Malasia to Build New Biomass Refinery
November 12, 2013  //  By:   //  Blog Post, Featured  //  2 Comments

Malaysia has announced plans to build the world’s second refinery capable of converting biomass waste into usable products. The announcement came on November 4th, 2013 at the High Level Forum on Biodiversity and Development Post-2014 in Kuala Lumpur. The announcement furthers Malaysia’s attempts to meet the UN Millennium Development Goals and the forthcoming Sustainable Development Goals.

The plant represents an effort on the part of the Malaysian government to address poverty within the paradigm of the Green Economy by sustainably developing renewable resources within Malaysia. The plant will focus on refinement of palm biomass into sugars and isobutanol, a second generation biofuel that substitutes for ethanol. Isobutanol, while not a carbon-neutral energy source, represents an improvement over ethanol based biofuels because its production does not trade off with food production.

“We have about 80 million [tonnes] of biomass, but we are only targeting 20% of the total biomass available,” said the president of the Malaysian Industry-Government Group for High Technology (MIGHT) R. Puvaneswari. “We are hoping to start operations by end-2016… This is a huge investment which is why we need the participation of government-linked companies (GLCs).”

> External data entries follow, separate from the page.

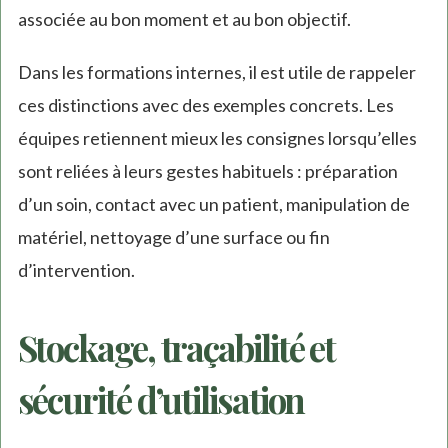
associée au bon moment et au bon objectif.
Dans les formations internes, il est utile de rappeler
ces distinctions avec des exemples concrets. Les
équipes retiennent mieux les consignes lorsqu’elles
sont reliées à leurs gestes habituels : préparation
d’un soin, contact avec un patient, manipulation de
matériel, nettoyage d’une surface ou fin
d’intervention.
Stockage, traçabilité et
sécurité d’utilisation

The worlds only existing biomass refinery is located in Brindisi, Italy. Construction on the new Malaysian plant will begin in 2014 in Johor. For more news on the High Level Forum on Biodiversity and Development for Post 2015, check the website of the Science-Policy Platform for Biodiversity and Ecosystem Services.

 

About the Author :

Daniel Zaleznik is a Research Associate for the Center for Governance and Sustainability, and a Masters student in International Relations at the University of Massachusetts Boston. He graduated in 2008 from Vanderbilt University with his B.A. in Philosophy.

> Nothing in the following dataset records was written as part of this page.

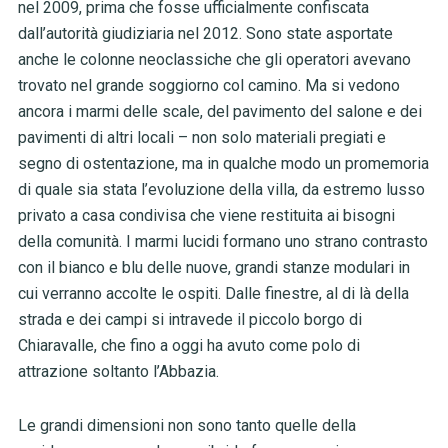
nel 2009, prima che fosse ufficialmente confiscata
dall’autorità giudiziaria nel 2012. Sono state asportate
anche le colonne neoclassiche che gli operatori avevano
trovato nel grande soggiorno col camino. Ma si vedono
ancora i marmi delle scale, del pavimento del salone e dei
pavimenti di altri locali – non solo materiali pregiati e
segno di ostentazione, ma in qualche modo un promemoria
di quale sia stata l’evoluzione della villa, da estremo lusso
privato a casa condivisa che viene restituita ai bisogni
della comunità. I marmi lucidi formano uno strano contrasto
con il bianco e blu delle nuove, grandi stanze modulari in
cui verranno accolte le ospiti. Dalle finestre, al di là della
strada e dei campi si intravede il piccolo borgo di
Chiaravalle, che fino a oggi ha avuto come polo di
attrazione soltanto l’Abbazia.
Le grandi dimensioni non sono tanto quelle della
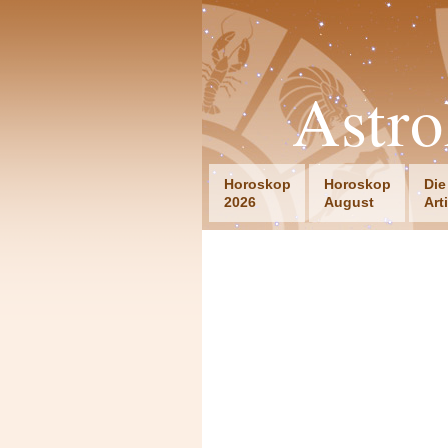
Astro
Horoskop
Horoskop
Die
2026
August
Art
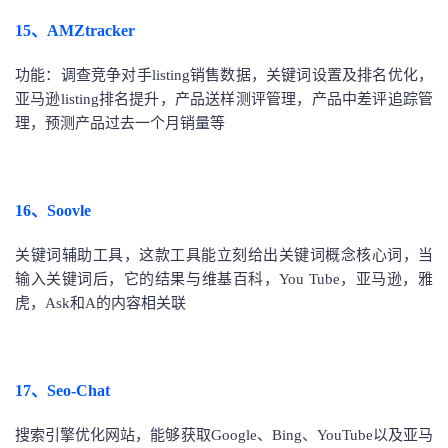
15、AMZtracker
功能：调查竞争对手listing销售数据，关键词设置及排名优化，
亚马逊listing排名提升，产品送样测评管理，产品中差评追踪管
理，预测产品过去一个月销量等
16、Soovle
关键词辅助工具，这款工具能立刻给出关键词概念核心词，当
输入关键词后，它的结果与维基百科，You Tube，亚马逊，雅
虎，Ask和A的内容相关联
17、Seo-Chat
搜索引擎优化网站，能够获取Google、Bing、YouTube以及亚马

2 Comments to “Malasia to Build New Biomass Refinery”
  • Pat
    November 16, 2013 -

    Logistic is a big challenge for its success.

  • Michael Denney
    November 18, 2013 -

    Hey Pat,
    Good point. You are right in that even the best laid plans still need to be implemented successfully in order to have a good impact. A lot of new technology-based green initiatives are untested, which is good in that states and companies are taking risks in order to achieve green growth, but it is also challenging in that sometimes the initiatives will not work out as planned.